━━━━━ Recorded information

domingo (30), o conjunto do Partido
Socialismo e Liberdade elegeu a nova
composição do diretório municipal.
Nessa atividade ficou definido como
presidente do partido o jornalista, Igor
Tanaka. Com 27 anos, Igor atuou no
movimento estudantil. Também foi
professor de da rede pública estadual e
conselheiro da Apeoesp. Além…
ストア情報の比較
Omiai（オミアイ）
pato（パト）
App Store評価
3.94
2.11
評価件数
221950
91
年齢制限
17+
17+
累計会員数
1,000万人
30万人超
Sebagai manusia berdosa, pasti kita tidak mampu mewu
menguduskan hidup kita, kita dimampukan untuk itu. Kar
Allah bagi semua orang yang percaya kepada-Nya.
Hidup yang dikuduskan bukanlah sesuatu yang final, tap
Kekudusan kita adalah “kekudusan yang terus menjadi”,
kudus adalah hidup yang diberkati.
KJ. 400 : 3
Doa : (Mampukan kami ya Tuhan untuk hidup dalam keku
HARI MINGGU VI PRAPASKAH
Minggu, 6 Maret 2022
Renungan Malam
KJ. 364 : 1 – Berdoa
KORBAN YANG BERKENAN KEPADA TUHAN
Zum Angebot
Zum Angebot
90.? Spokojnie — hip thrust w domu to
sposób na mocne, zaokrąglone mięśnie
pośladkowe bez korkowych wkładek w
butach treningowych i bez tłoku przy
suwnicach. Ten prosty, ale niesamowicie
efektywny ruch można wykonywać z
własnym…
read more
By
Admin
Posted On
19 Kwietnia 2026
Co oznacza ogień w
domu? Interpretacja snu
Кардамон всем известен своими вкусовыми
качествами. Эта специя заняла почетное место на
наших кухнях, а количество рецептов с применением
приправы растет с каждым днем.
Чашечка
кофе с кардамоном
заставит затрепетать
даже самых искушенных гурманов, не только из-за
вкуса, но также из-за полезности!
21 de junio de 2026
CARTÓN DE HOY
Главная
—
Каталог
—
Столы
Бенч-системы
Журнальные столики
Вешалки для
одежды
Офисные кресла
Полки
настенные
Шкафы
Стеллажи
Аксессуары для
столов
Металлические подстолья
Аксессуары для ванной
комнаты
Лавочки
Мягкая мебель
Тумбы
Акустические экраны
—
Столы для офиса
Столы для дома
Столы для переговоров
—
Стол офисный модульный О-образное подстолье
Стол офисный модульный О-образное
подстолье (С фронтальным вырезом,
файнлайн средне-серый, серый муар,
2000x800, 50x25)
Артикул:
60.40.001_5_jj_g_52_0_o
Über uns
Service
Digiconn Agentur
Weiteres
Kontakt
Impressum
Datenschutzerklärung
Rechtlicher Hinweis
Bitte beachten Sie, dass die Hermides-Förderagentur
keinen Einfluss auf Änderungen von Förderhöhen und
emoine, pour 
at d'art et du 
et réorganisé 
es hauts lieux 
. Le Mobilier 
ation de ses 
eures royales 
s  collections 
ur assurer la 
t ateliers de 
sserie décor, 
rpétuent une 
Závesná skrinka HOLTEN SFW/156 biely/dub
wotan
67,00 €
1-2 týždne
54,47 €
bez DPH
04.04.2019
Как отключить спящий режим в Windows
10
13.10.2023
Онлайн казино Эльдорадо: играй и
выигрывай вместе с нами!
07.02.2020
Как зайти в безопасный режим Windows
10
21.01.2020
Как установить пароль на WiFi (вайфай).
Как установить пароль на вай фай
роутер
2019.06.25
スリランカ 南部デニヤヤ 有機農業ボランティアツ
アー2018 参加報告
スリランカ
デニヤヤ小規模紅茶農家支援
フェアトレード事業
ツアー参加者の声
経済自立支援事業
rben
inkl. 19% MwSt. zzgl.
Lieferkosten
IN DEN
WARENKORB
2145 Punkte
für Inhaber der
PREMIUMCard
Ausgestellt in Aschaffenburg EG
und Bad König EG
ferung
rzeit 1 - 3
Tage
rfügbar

━━━━━━━━━━

### Exercise objective
With the records above in view, retype each one exactly.

### Completed exercise
domingo (30), o conjunto do Partido
Socialismo e Liberdade elegeu a nova
composição do diretório municipal.
Nessa atividade ficou definido como
presidente do partido o jornalista, Igor
Tanaka. Com 27 anos, Igor atuou no
movimento estudantil. Também foi
professor de da rede pública estadual e
conselheiro da Apeoesp. Além…
ストア情報の比較
Omiai（オミアイ）
pato（パト）
App Store評価
3.94
2.11
評価件数
221950
91
年齢制限
17+
17+
累計会員数
1,000万人
30万人超
Sebagai manusia berdosa, pasti kita tidak mampu mewu
menguduskan hidup kita, kita dimampukan untuk itu. Kar
Allah bagi semua orang yang percaya kepada-Nya.
Hidup yang dikuduskan bukanlah sesuatu yang final, tap
Kekudusan kita adalah “kekudusan yang terus menjadi”,
kudus adalah hidup yang diberkati.
KJ. 400 : 3
Doa : (Mampukan kami ya Tuhan untuk hidup dalam keku
HARI MINGGU VI PRAPASKAH
Minggu, 6 Maret 2022
Renungan Malam
KJ. 364 : 1 – Berdoa
KORBAN YANG BERKENAN KEPADA TUHAN
Zum Angebot
Zum Angebot
90.? Spokojnie — hip thrust w domu to
sposób na mocne, zaokrąglone mięśnie
pośladkowe bez korkowych wkładek w
butach treningowych i bez tłoku przy
suwnicach. Ten prosty, ale niesamowicie
efektywny ruch można wykonywać z
własnym…
read more
By
Admin
Posted On
19 Kwietnia 2026
Co oznacza ogień w
domu? Interpretacja snu
Кардамон всем известен своими вкусовыми
качествами. Эта специя заняла почетное место на
наших кухнях, а количество рецептов с применением
приправы растет с каждым днем.
Чашечка
кофе с кардамоном
заставит затрепетать
даже самых искушенных гурманов, не только из-за
вкуса, но также из-за полезности!
21 de junio de 2026
CARTÓN DE HOY
Главная
—
Каталог
—
Столы
Бенч-системы
Журнальные столики
Вешалки для
одежды
Офисные кресла
Полки
настенные
Шкафы
Стеллажи
Аксессуары для
столов
Металлические подстолья
Аксессуары для ванной
комнаты
Лавочки
Мягкая мебель
Тумбы
Акустические экраны
—
Столы для офиса
Столы для дома
Столы для переговоров
—
Стол офисный модульный О-образное подстолье
Стол офисный модульный О-образное
подстолье (С фронтальным вырезом,
файнлайн средне-серый, серый муар,
2000x800, 50x25)
Артикул:
60.40.001_5_jj_g_52_0_o
Über uns
Service
Digiconn Agentur
Weiteres
Kontakt
Impressum
Datenschutzerklärung
Rechtlicher Hinweis
Bitte beachten Sie, dass die Hermides-Förderagentur
keinen Einfluss auf Änderungen von Förderhöhen und
emoine, pour 
at d'art et du 
et réorganisé 
es hauts lieux 
. Le Mobilier 
ation de ses 
eures royales 
s  collections 
ur assurer la 
t ateliers de 
sserie décor, 
rpétuent une 
Závesná skrinka HOLTEN SFW/156 biely/dub
wotan
67,00 €
1-2 týždne
54,47 €
bez DPH
04.04.2019
Как отключить спящий режим в Windows
10
13.10.2023
Онлайн казино Эльдорадо: играй и
выигрывай вместе с нами!
07.02.2020
Как зайти в безопасный режим Windows
10
21.01.2020
Как установить пароль на WiFi (вайфай).
Как установить пароль на вай фай
роутер
2019.06.25
スリランカ 南部デニヤヤ 有機農業ボランティアツ
アー2018 参加報告
スリランカ
デニヤヤ小規模紅茶農家支援
フェアトレード事業
ツアー参加者の声
経済自立支援事業
rben
inkl. 19% MwSt. zzgl.
Lieferkosten
IN DEN
WARENKORB
2145 Punkte
für Inhaber der
PREMIUMCard
Ausgestellt in Aschaffenburg EG
und Bad König EG
ferung
rzeit 1 - 3
Tage
rfügbar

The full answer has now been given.